Speaker: Charles Adetiloye, Timo Mechler (MavenCode)

This talk is on different deduplication problems, which is a class of problems that I’m currently working on. Deduplication broadly means linking up records that refer to the same person, but might not appear so; perhaps due to companies being acquired, people having multiple accounts, data coming in from different sources, or any number of other reasons.

What might you do? One option is supervised learning; while this is easy to implement (just do logistic regression on p(match)), it requires labeled data. You could also do probabilistic supervised learning, and the speaker gave the example of naive Bayes.

Unsupervised learning is an option, too; they suggested k-means clustering, but that sounds insane for this problem.

They suggest blocking keys, where you subset your data based on things that you are highly confident are correct (e.g., gender).
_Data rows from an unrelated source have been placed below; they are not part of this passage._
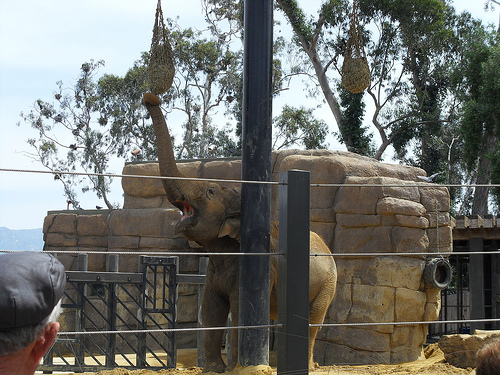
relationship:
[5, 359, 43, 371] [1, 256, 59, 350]
man wearing hat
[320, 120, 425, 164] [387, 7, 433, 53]
tree has foliage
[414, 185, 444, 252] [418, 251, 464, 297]
chain attached to tire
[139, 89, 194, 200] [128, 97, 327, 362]
trunk of elephant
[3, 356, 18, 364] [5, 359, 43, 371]
head of man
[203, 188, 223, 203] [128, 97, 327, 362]
eye of elephant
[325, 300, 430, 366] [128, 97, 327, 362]
rock behind elephant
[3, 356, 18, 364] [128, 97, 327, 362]
head of elephant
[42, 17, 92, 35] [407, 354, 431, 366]
sky above ground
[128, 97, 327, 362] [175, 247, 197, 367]
elephant behind cage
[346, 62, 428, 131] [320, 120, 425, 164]
branches attached to tree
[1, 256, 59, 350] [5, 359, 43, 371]
hat on man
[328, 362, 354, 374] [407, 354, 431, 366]
dirt on ground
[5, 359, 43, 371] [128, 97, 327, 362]
man looking at elephant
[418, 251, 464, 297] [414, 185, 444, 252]
tire on chain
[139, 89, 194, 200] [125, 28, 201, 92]
trunk reaching for feeder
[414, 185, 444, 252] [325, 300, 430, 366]
chain hanging from rock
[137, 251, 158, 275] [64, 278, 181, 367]
rail on bars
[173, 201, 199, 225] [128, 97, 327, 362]
mouth of elephant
Then you can match the males from one dataset to the males in the other, and likewise for females. (Yeah, there’s more to gender than this; too bad most of our data science practice is based on gender as a binary attribute. :/)

Then we got a demo on fuzzy string matching. Yuck.

Their actual approach: Bayesian generative models

Their actual approach is completely unsupervised and Bayesian so as to preserve uncertainty. The summary was … hard to understand.

Their dataset of user profiles has entities E and attributes A; they partition their dataset based on one of the categorical attributes, which allows Spark to step in for parallelization. To partition efficiently, they use a KD Tree, which isn’t perfect but is good enough, in theory.

Within a partition, look at the similarity distances (defined differently for different kinds of features—string similarity for names, physical distance for locations, numerical distance for numbers, etc.). Based on this, they use MCMC to cluster … something. I’m confused.

They showed a demo, which looked cool. The approach still doesn’t make sense to me. I guess that’s how these go.